Immagina di essere un alchimista del Medioevo. Per secoli, questi uomini hanno cercato di trasformare il piombo — un metallo vile, pesante, opaco — in oro puro.

Nel laboratorio della tua vita, il fallimento è il tuo piombo. È pesante, ti tira verso il basso, sporca la tua immagine e ti fa sentire “vile”. Ma l’alchimia non consiste nel buttare via il piombo per cercare l’oro altrove; consiste nel capire che l’oro è già lì dentro, nascosto in una forma grezza che aspetta solo di essere transmutata attraverso il calore della consapevolezza.

Ecco come l’alchimia del fallimento diventa il tuo mezzo di elevazione:

In alchimia, il primo passo è ridurre tutto in cenere. Il fallimento fa esattamente questo: brucia le tue bugie, le tue maschere e le tue false sicurezze. Quando fallisci, non puoi più fingere. Quel dolore non è una punizione; è il fuoco che pulisce il campo dalla pigrizia e dall’ignoranza, lasciando solo ciò che è autentico. L’elevazione inizia quando smetti di proteggere ciò che deve bruciare.

Elevarsi significa distinguere l’evento (il fallimento) dall’identità (tu).

L'ignoranza ti sussurra: "Ho fallito, quindi sono un fallito".

L'alchimia ti grida: "L'esperimento è fallito, quindi ora sono più sapiente".
Questa separazione ti permette di guardare le tue macerie dall'alto, come un architetto, invece di restarci sepolto sotto come una vittima.

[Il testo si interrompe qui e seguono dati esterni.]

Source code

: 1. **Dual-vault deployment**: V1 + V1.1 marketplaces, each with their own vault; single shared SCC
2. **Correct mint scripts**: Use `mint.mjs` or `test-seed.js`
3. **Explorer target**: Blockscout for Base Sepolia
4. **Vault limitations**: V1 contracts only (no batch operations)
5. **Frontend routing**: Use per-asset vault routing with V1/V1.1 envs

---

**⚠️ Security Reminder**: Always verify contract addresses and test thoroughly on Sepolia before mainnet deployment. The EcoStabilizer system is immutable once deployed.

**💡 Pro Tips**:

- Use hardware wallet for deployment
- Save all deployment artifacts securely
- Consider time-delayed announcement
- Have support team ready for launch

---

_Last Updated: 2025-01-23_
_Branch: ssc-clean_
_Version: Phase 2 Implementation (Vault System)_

Il fallimento ti mette in un angolo. È in quel momento di massima pressione che l’intuizione si sveglia. La decisione che non hai mai avuto il coraggio di prendere — per pigrizia o per paura — diventa improvvisamente l’unica via d’uscita. L’elevazione è il salto che fai quando il terreno sotto i piedi crolla.

"Il successo è un insegnante mediocre; seduce le persone intelligenti a pensare di non poter perdere. È il fallimento che ti costringe a diventare un maestro."

Non guardare al tuo ultimo errore come a una macchia sul curriculum. Guardalo come a un blocco di piombo che ti è stato consegnato. Se lo porti sulle spalle, ti schiaccerà. Se lo metti sotto i piedi e impari a lavorarlo, diventerà il gradino su cui salire per vedere finalmente oltre l’orizzonte della tua attuale realtà.